O menino do caminhão de lixo

Era a segunda vez que eu passava pela rua àquela hora e via um caminhão grande passando devagar pela rua, recolhendo o lixo deixado para coleta do serviço público. 
 
O caminhão passava devagar, mas o menino magro que o acompanhava corria, pegando os sacos e jogando pra dentro. De longe se via cachos de cabelos balançando no vento do movimento, pernas e braços finos se sacudindo no ar, ora para pegar os sacos, ora jogá-los e se pendurar na carroceria pra ir de caminhão até o próximo montinho. 
 
Hoje ele estava usando uma máscara engraçada, não deu pra ver de perto, mas parecia uma fucinheira, possivelmente feita com um elástico grosso e uma tampa de garrafa pet, já bem suja pelo uso. Pra que serviria aquilo durante o trabalho? Não aspirar partículas? Não sentir tanto o cheiro? Mas dali a pouco, quando eu atravessei a rua e comecei a caminhar na mesma calçada onde ele corria, notei que já estava sem a tal máscara, poderia ter sido um brinquedo encontrado que ele logo descartou.
 
Depois de uns instantes, deixei de ver o menino pra ver o movimento, a roupa pra lá e pra cá dançando como se estivesse num varal ao vento, riscos no ar, no caminhão e sacos de lixo recolhidos ou ajeitados mais pra dentro. Os mais pesados ou mais mal-amarrados eram deixados rapidamente pra trás, para o próximo caminhão coletar. Voltei a pensar no menino: as instruções deviam ser simples: recolha os sacos amarrados e leves e ele, executava diretamente o serviço, sem pensar demais. Não vi nenhum tropeço, nenhuma hesitação, nenhuma parada do caminhão para que ele o alcançasse, nenhuma queda, nenhum saco caindo do outro lado, na rua, nenhum lixo voando, ninguém reclamando, nenhum carro buzinando.
 
Virei a esquina e pensei no quanto a gente complica as coisas na hora de recolher o lixo. É, aqueles nossos: sobras de discussões, mal-entendidos, assuntos mal-resolvidos, problemas não-resolvidos, fim de relacionamento, auto-censura, pessimismo, inimigos internos, passados, não-não. Às vezes a gente é o menino, mas não como aquele que eu vi: ágil, recolhendo sem pensar se aquele serviço era bom ou ruim: fazia e pronto. Ao contrário, a gente se atrapalha com estes lixos, confunde e quando vê, se joga pra dentro da carroceria ou se larga na calçada por ser um lixo pesado demais ou mal-amarrado, esperando uma coleta dadivosa a nos tirar no chão. Ou às vezes a gente é como o caminhoneiro, sai recolhendo o lixo alheio; mas nesse caso, frequentemente a gente recolhe pra buscar nele alguma utilidade, esquecendo que aqueles sacos nada mais têm do que lixo.
 
Seria tão mais fácil a gente se determinar a executar a limpeza e pronto. Partir pra vida e buscar coisas inteiras e reais, que sejam boas pra nós.

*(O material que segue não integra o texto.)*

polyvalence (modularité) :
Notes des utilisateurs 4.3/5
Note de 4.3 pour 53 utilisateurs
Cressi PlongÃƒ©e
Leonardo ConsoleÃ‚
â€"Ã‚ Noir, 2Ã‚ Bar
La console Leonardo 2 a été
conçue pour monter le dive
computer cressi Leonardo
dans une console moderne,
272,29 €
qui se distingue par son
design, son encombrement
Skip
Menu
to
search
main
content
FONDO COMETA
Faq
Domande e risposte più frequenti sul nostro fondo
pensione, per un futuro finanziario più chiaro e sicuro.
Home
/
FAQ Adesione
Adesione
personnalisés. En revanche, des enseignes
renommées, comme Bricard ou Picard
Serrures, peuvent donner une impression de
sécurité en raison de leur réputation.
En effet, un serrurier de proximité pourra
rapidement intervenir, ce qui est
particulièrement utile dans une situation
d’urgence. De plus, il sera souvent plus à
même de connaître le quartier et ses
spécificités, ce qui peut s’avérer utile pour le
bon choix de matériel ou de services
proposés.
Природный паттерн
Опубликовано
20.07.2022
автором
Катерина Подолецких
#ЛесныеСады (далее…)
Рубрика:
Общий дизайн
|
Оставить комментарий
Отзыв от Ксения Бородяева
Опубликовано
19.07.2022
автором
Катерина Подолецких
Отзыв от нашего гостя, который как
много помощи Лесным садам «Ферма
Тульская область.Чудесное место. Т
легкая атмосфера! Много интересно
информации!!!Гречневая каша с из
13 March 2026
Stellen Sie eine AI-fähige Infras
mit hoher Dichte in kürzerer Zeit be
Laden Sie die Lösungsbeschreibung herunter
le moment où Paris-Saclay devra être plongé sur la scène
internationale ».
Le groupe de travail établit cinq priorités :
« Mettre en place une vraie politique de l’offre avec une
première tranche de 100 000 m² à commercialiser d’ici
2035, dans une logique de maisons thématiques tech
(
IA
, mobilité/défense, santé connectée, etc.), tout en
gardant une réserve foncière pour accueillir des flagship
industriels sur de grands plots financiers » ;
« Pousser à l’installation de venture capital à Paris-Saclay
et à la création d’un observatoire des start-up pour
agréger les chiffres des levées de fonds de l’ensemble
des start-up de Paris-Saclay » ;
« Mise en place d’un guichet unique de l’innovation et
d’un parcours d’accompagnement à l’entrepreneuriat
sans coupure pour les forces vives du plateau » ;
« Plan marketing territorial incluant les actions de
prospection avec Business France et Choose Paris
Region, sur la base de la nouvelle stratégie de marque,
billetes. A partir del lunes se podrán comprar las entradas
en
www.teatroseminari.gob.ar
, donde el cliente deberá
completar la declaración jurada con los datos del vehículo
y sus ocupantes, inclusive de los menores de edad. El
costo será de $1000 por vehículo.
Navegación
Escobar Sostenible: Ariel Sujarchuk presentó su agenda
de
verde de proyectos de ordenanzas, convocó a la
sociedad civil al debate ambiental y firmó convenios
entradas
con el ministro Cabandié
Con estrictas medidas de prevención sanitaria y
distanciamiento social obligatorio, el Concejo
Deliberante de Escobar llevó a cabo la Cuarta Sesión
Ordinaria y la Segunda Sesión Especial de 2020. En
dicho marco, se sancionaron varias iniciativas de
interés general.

O que nos falta? Reconhecer produzimos lixo e nos dispormos a recolhê-lo e eliminá-lo rapidamente sem maiores dramas? Ou o entendimento pra separarmos as utilidades do lixo?
 
Sentei-me na cadeira da sala de aula e logo os pensamentos diversos começaram a se levantar, como o pó de giz que o professor estava levantando ao limpar o apagador antes de limpar a lousa. Preocupações, dilemas, dúvidas, erros, temores, censura, censura, censura, Me concentrei no braço do professor passando o apagador com vigor pela lousa toda escrita, imaginando que é isso que eu tenho que fazer com a minha mente divagadora, que adora desamarrar os sacos de lixo e espalhá-los no chão novamente. Eu já tinha chegado às soluções e respostas, também ao perdão, à fé e a liberdade de ser, pra que pensar no que não serve mais?
 
"Vamos pra página 10 da apostila – Desenvolvimento Sustentável como Negócio.", falou o professor ainda virado pra lousa, limpando. Reciclagem, era o que o menino devia fazer depois da corrida com o lixo e eu, só precisava fazer como ele: executar o serviço, reciclar o lixoe pronto.